Stored data:
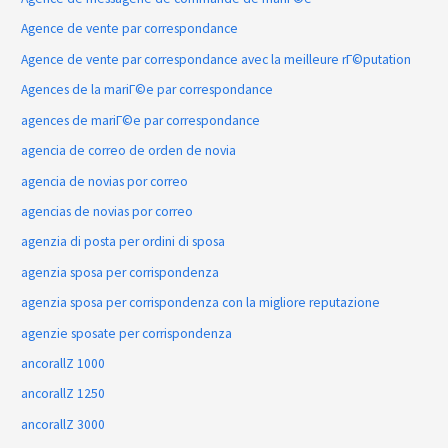
Agence de vente par correspondance
Agence de vente par correspondance avec la meilleure rГ©putation
Agences de la mariГ©e par correspondance
agences de mariГ©e par correspondance
agencia de correo de orden de novia
agencia de novias por correo
agencias de novias por correo
agenzia di posta per ordini di sposa
agenzia sposa per corrispondenza
agenzia sposa per corrispondenza con la migliore reputazione
agenzie sposate per corrispondenza
ancorallZ 1000
ancorallZ 1250
ancorallZ 3000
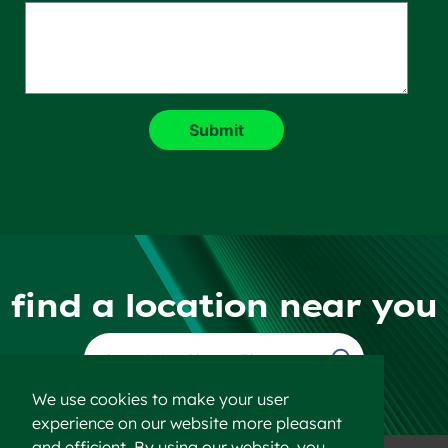
find a location near you
Find a Location
We use cookies to make your user
experience on our website more pleasant
and efficient. By using our website, you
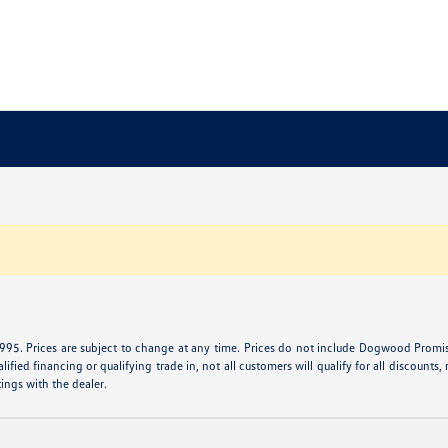
995. Prices are subject to change at any time. Prices do not include Dogwood Promise 
ied financing or qualifying trade in, not all customers will qualify for all discounts, r
tings with the dealer.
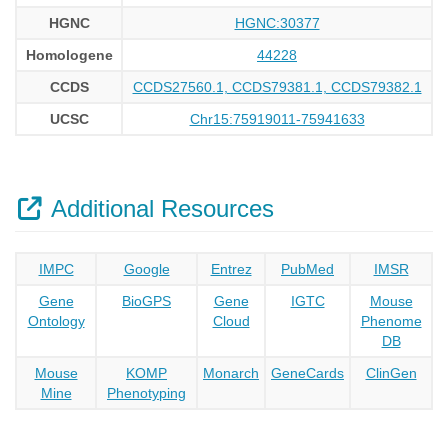
HGNC
HGNC:30377
Homologene
44228
CCDS
CCDS27560.1, CCDS79381.1, CCDS79382.1
UCSC
Chr15:75919011-75941633
Additional Resources
IMPC
Google
Entrez
PubMed
IMSR
Gene
BioGPS
Gene
IGTC
Mouse
Ontology
Cloud
Phenome
DB
Mouse
KOMP
Monarch
GeneCards
ClinGen
Mine
Phenotyping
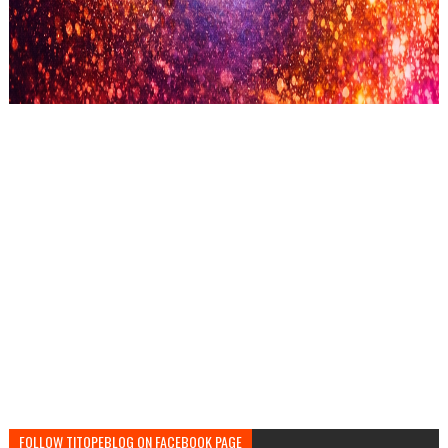
FOLLOW TITOPEBLOG ON FACEBOOK PAGE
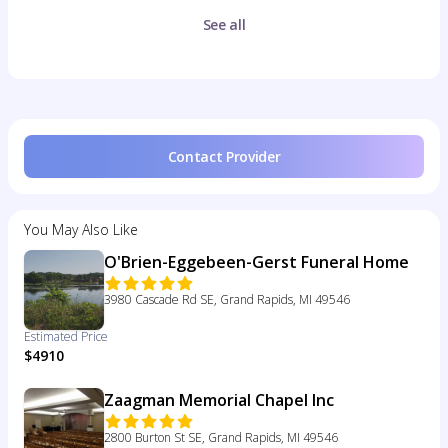
See all
Contact Provider
You May Also Like
O'Brien-Eggebeen-Gerst Funeral Home
3980 Cascade Rd SE, Grand Rapids, MI 49546
Estimated Price
$4910
Zaagman Memorial Chapel Inc
2800 Burton St SE, Grand Rapids, MI 49546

Exercise directions:
A faithful copy is needed: reproduce all of the data above, leaving the pictures out.

The completed task:
Agence de vente par correspondance
Agence de vente par correspondance avec la meilleure rГ©putation
Agences de la mariГ©e par correspondance
agences de mariГ©e par correspondance
agencia de correo de orden de novia
agencia de novias por correo
agencias de novias por correo
agenzia di posta per ordini di sposa
agenzia sposa per corrispondenza
agenzia sposa per corrispondenza con la migliore reputazione
agenzie sposate per corrispondenza
ancorallZ 1000
ancorallZ 1250
ancorallZ 3000
find a location near you
Find a Location
We use cookies to make your user
experience on our website more pleasant
and efficient. By using our website, you
995. Prices are subject to change at any time. Prices do not include Dogwood Promise 
ied financing or qualifying trade in, not all customers will qualify for all discounts, r
tings with the dealer.
HGNC
HGNC:30377
Homologene
44228
CCDS
CCDS27560.1, CCDS79381.1, CCDS79382.1
UCSC
Chr15:75919011-75941633
Additional Resources
IMPC
Google
Entrez
PubMed
IMSR
Gene
BioGPS
Gene
IGTC
Mouse
Ontology
Cloud
Phenome
DB
Mouse
KOMP
Monarch
GeneCards
ClinGen
Mine
Phenotyping
FOLLOW TITOPEBLOG ON FACEBOOK PAGE
See all
Contact Provider
You May Also Like
O'Brien-Eggebeen-Gerst Funeral Home
3980 Cascade Rd SE, Grand Rapids, MI 49546
Estimated Price
$4910
Zaagman Memorial Chapel Inc
2800 Burton St SE, Grand Rapids, MI 49546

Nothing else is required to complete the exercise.